TWO hundred years ago, community justice was the stocks; visible justice was the gallows.

Society is unrecognisable now, but if you listened to some media commentators on Monday when I launched high-visibility vests for offenders on community service, you might have thought that is where we have returned.

These vests are luminous orange with “Community Payback” in big letters on them.

They have to be worn by any offender given unpaid work as part of their punishment (unless there are special reasons).

Community Payback vests are not there to shame or humiliate, but to demonstrate to offenders and the local community that crimes have consequences.

That has long been a principle of our justice system, but I think that now we need to make that clearer.

My guess is that if I took a straw poll of shoppers in town this Saturday, about four out of every five people I asked would agree that the justice system respected the rights of offenders. Fewer than one in three would say that it met the needs of victims, which would reflect the national picture.

Our justice system is fundamental to making society fair. It sets down and enforces the rules which we all live by. So over centuries, and rightly, we have developed a vigorous set of rules to ensure fair trials, and avoid what the philosopher Jeremy Bentham called “No greater injustice than that which condemns the innocent man”.

But the justice system is also a public service, and like any school or hospital is paid for by the taxpayer, and is there to protect the taxpayer, the community. Today we expect to know how our child’s school is performing, or the success rate of operations. We read a great deal about crime, but we may be less aware of the outcomes of most trials, or the punishment of many crimes, especially where that is in the community, not prison.

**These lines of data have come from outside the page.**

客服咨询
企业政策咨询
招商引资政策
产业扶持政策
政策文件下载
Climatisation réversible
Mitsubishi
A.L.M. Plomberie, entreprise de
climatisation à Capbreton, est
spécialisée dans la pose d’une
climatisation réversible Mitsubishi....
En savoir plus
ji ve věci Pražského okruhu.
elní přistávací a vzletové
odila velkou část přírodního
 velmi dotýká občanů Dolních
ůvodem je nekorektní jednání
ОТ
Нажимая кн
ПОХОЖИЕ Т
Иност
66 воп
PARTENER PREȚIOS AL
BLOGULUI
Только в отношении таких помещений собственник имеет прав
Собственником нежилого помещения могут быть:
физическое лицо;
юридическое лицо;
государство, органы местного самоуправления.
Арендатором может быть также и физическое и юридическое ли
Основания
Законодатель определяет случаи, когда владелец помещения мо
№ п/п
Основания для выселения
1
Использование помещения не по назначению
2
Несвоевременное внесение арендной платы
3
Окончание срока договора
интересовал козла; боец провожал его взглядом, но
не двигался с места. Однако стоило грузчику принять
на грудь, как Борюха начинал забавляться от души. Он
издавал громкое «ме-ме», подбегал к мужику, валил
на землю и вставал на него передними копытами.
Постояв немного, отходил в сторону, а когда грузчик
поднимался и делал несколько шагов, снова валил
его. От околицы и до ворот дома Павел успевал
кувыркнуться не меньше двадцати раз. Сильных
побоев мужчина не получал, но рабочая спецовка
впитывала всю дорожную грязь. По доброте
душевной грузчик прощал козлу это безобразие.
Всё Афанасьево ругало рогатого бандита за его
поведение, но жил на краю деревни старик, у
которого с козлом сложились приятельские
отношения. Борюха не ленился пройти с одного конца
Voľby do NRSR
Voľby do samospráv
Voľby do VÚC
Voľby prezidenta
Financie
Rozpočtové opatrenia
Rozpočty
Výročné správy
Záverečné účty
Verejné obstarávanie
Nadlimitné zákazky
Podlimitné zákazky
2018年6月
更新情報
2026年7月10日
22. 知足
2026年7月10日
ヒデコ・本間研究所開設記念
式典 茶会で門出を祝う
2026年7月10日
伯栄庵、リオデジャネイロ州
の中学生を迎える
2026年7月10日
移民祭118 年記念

So yes, we want it to be fair to defendants and offenders, but we want it to work in the interests of the public and be seen to be working in the interests of the public.

And that is where the vests and Community Payback come in.

One lad I met on Monday had been convicted of dealing drugs. A pretty tough character. What he said to me was this; “to be honest, I thought I’d got off lightly when they gave me community service. But they might as well put a sign around your neck telling everyone what you’ve done. I don’t want to go through this again.”

He knows that Community Payback is not a soft option, and local people now know that too. There was nothing soft about the work I saw going on, it was tough, back-breaking stuff, and it was punishment with a purpose, giving something back to the community that has been wronged.

That lad I spoke to, he also said this to me: “Most people make a mistake once in a while, but this will make me more careful. Those people looking must wonder what I’ve done”.

I hope you will agree that if the prospect of wearing an orange fluorescent vest makes someone think twice before committing a crime, and that local people feel that the justice system is on their side, that can be no bad thing.